#### Text section:
Classification using both image and text


(Edward Atkins) #1

I have a dataset of images and text descriptions that describe a certain object that I want to classify. In my specific case each datapoint is a picture of a house and a paragraph description of that house, and I want to classify whether that house needs renovation (i.e. binary classification).

I was wondering if anyone had any code they could share on how to combine an image learner and a text learner to provide one classification?

I’ve done something like this in Keras before, but it would be great to utilise fastai’s transfer learning capabilities individually for the image and text components.


(Navneet Kumar Chaudhary) #2

Hey Edward,
The task that you want to do is called Image Captioning. You can follow the topic on github and find some good repositories from here.
Topic - https://github.com/topics/image-captioning

One good Repo using PyTorch for Image Captioning.
https://github.com/sgrvinod/a-PyTorch-Tutorial-to-Image-Captioning
This usually based on Encoder Decoder models in which images are used to Encode features and the features are then used by decoder models to generate text description of the images.

#### Task set:
**a.** Write out the passage from the image-and-text classification thread word for word, beginning at the words "I was wondering" and stopping after "and text components.".
**b.** In the thread on classification using both image and text, what does the first poster want to decide about each house?

#### Input data:
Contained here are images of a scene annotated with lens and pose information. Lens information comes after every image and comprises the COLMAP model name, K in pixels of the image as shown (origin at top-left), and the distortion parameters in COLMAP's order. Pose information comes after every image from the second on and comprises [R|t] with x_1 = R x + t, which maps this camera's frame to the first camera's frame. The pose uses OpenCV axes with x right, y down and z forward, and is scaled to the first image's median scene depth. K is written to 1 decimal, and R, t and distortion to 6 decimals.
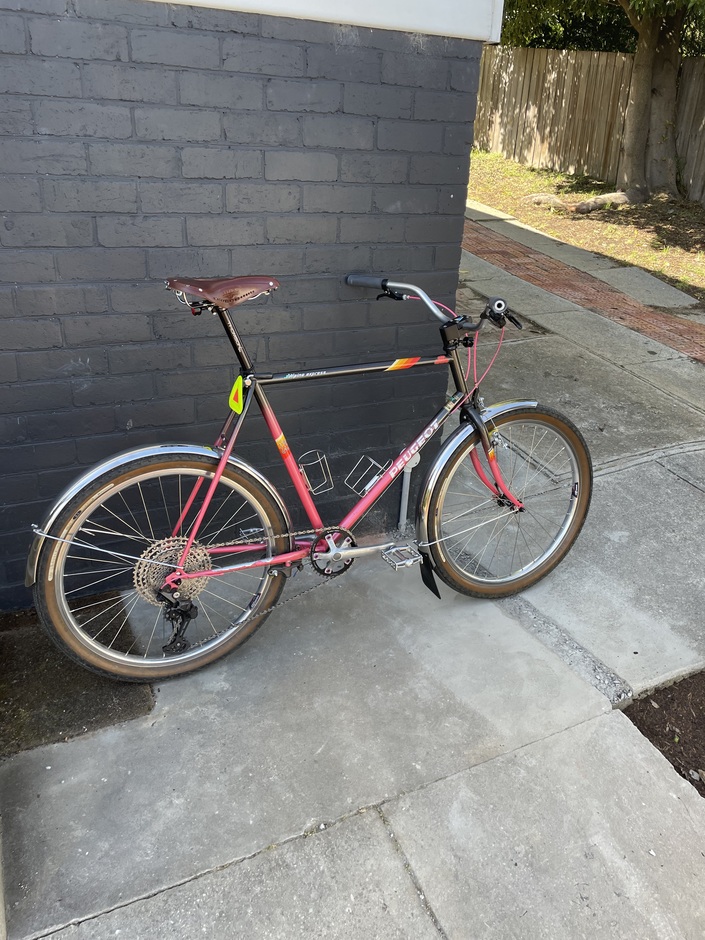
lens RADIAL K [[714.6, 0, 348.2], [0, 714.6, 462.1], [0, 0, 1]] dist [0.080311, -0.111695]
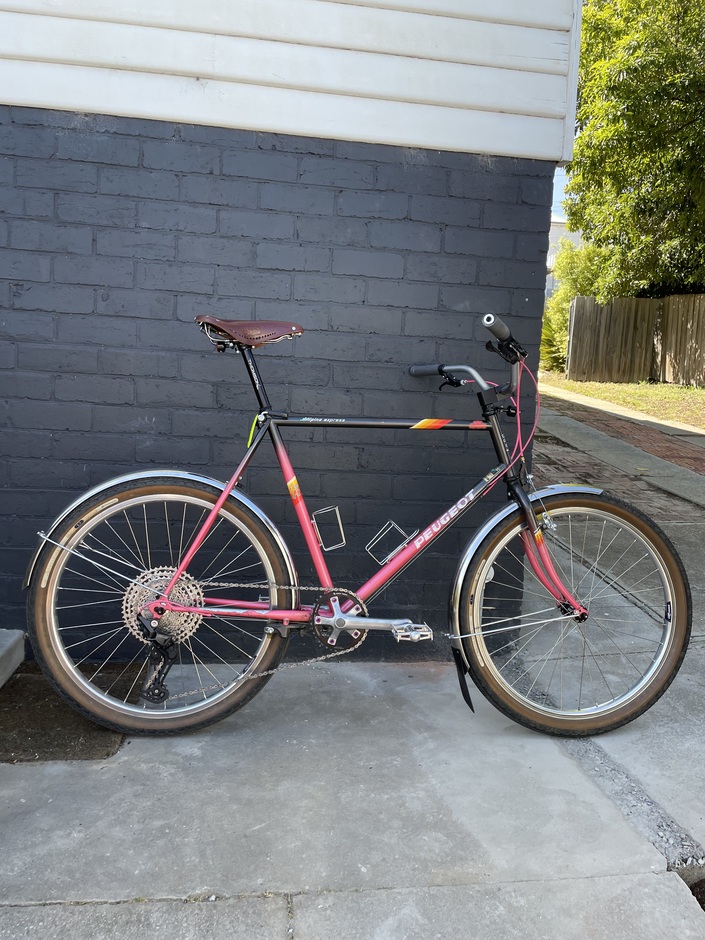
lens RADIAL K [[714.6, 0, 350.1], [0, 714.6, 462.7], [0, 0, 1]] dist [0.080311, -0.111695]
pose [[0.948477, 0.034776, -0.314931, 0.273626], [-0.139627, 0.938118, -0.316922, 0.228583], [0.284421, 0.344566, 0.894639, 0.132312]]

#### Results in order:
**a.**
I was wondering if anyone had any code they could share on how to combine an image learner and a text learner to provide one classification?

I’ve done something like this in Keras before, but it would be great to utilise fastai’s transfer learning capabilities individually for the image and text components.

**b.** Whether the house needs renovation.